What to produce >> Every entry should appear in your answer exactly as it does here.

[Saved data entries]
┄┄┄┄┄┄
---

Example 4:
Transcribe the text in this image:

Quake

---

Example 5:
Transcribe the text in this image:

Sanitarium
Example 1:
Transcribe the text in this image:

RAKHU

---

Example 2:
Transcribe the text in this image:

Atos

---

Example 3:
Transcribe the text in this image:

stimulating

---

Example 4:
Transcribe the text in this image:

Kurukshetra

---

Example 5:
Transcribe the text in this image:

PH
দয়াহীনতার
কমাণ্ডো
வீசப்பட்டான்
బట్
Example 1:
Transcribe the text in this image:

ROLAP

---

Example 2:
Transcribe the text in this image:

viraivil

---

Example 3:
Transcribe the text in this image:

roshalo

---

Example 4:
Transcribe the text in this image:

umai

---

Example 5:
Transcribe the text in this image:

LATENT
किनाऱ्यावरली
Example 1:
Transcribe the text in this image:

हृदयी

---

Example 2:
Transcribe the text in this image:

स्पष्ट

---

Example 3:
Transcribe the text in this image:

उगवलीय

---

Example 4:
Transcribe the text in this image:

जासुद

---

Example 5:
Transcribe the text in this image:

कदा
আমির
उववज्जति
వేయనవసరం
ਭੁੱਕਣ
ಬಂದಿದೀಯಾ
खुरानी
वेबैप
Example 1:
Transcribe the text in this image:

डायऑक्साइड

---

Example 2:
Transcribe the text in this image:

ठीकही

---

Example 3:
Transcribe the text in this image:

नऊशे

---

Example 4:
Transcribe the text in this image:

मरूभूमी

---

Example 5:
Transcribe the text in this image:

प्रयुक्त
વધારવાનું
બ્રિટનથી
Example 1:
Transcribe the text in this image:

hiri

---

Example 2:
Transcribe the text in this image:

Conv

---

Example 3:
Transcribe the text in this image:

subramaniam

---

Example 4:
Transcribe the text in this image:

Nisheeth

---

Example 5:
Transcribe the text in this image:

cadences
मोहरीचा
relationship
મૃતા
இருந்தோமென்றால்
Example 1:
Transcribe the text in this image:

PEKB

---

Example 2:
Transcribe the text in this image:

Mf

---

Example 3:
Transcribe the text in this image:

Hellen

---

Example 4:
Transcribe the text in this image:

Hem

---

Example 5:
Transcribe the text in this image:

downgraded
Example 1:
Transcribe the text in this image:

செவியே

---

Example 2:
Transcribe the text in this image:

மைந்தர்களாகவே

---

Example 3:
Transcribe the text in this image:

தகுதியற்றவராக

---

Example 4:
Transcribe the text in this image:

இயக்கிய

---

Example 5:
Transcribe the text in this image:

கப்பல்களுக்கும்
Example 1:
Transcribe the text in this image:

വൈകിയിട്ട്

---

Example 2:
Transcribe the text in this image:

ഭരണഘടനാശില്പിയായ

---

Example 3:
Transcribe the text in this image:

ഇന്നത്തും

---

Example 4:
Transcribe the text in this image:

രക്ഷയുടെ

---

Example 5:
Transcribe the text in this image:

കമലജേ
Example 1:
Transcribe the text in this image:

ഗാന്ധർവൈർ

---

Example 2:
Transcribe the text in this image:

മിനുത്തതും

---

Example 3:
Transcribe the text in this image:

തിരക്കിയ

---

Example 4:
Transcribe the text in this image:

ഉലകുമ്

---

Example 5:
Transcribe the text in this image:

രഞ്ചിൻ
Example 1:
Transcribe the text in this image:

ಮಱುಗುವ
┄┄┄┄┄┄
Finished exercise >>
---

Example 4:
Transcribe the text in this image:

Quake

---

Example 5:
Transcribe the text in this image:

Sanitarium
Example 1:
Transcribe the text in this image:

RAKHU

---

Example 2:
Transcribe the text in this image:

Atos

---

Example 3:
Transcribe the text in this image:

stimulating

---

Example 4:
Transcribe the text in this image:

Kurukshetra

---

Example 5:
Transcribe the text in this image:

PH
দয়াহীনতার
কমাণ্ডো
வீசப்பட்டான்
బట్
Example 1:
Transcribe the text in this image:

ROLAP

---

Example 2:
Transcribe the text in this image:

viraivil

---

Example 3:
Transcribe the text in this image:

roshalo

---

Example 4:
Transcribe the text in this image:

umai

---

Example 5:
Transcribe the text in this image:

LATENT
किनाऱ्यावरली
Example 1:
Transcribe the text in this image:

हृदयी

---

Example 2:
Transcribe the text in this image:

स्पष्ट

---

Example 3:
Transcribe the text in this image:

उगवलीय

---

Example 4:
Transcribe the text in this image:

जासुद

---

Example 5:
Transcribe the text in this image:

कदा
আমির
उववज्जति
వేయనవసరం
ਭੁੱਕਣ
ಬಂದಿದೀಯಾ
खुरानी
वेबैप
Example 1:
Transcribe the text in this image:

डायऑक्साइड

---

Example 2:
Transcribe the text in this image:

ठीकही

---

Example 3:
Transcribe the text in this image:

नऊशे

---

Example 4:
Transcribe the text in this image:

मरूभूमी

---

Example 5:
Transcribe the text in this image:

प्रयुक्त
વધારવાનું
બ્રિટનથી
Example 1:
Transcribe the text in this image:

hiri

---

Example 2:
Transcribe the text in this image:

Conv

---

Example 3:
Transcribe the text in this image:

subramaniam

---

Example 4:
Transcribe the text in this image:

Nisheeth

---

Example 5:
Transcribe the text in this image:

cadences
मोहरीचा
relationship
મૃતા
இருந்தோமென்றால்
Example 1:
Transcribe the text in this image:

PEKB

---

Example 2:
Transcribe the text in this image:

Mf

---

Example 3:
Transcribe the text in this image:

Hellen

---

Example 4:
Transcribe the text in this image:

Hem

---

Example 5:
Transcribe the text in this image:

downgraded
Example 1:
Transcribe the text in this image:

செவியே

---

Example 2:
Transcribe the text in this image:

மைந்தர்களாகவே

---

Example 3:
Transcribe the text in this image:

தகுதியற்றவராக

---

Example 4:
Transcribe the text in this image:

இயக்கிய

---

Example 5:
Transcribe the text in this image:

கப்பல்களுக்கும்
Example 1:
Transcribe the text in this image:

വൈകിയിട്ട്

---

Example 2:
Transcribe the text in this image:

ഭരണഘടനാശില്പിയായ

---

Example 3:
Transcribe the text in this image:

ഇന്നത്തും

---

Example 4:
Transcribe the text in this image:

രക്ഷയുടെ

---

Example 5:
Transcribe the text in this image:

കമലജേ
Example 1:
Transcribe the text in this image:

ഗാന്ധർവൈർ

---

Example 2:
Transcribe the text in this image:

മിനുത്തതും

---

Example 3:
Transcribe the text in this image:

തിരക്കിയ

---

Example 4:
Transcribe the text in this image:

ഉലകുമ്

---

Example 5:
Transcribe the text in this image:

രഞ്ചിൻ
Example 1:
Transcribe the text in this image:

ಮಱುಗುವ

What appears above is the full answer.